:: Records provided ::
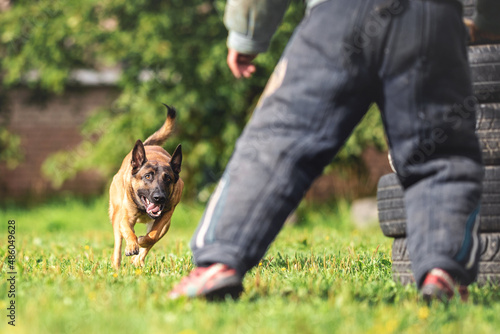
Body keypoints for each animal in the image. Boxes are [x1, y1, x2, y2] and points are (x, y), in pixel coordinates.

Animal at [108, 105, 183, 268]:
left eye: (168, 179)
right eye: (148, 176)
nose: (159, 198)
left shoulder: (164, 217)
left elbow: (152, 236)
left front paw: (141, 241)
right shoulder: (126, 217)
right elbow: (128, 231)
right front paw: (132, 245)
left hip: (166, 226)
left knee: (151, 241)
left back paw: (138, 261)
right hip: (116, 215)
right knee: (117, 244)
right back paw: (117, 265)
:::
▶ Work instructions:
Omit every picture, then write out the entries above exactly.

▶ Answer to this problem:
Body keypoints for each animal in the image. Boxes are [x1, y1, x2, y2] and points are (x, y), in pixel coordinates.

Animal at [108, 105, 183, 268]:
left eye: (168, 179)
right eye: (148, 176)
nose: (159, 198)
left shoulder: (164, 217)
left elbow: (152, 236)
left front paw: (141, 241)
right shoulder: (126, 217)
right elbow: (128, 231)
right front paw: (132, 245)
left hip: (166, 226)
left knee: (151, 241)
left back paw: (138, 261)
right hip: (116, 215)
right knee: (117, 244)
right back paw: (117, 265)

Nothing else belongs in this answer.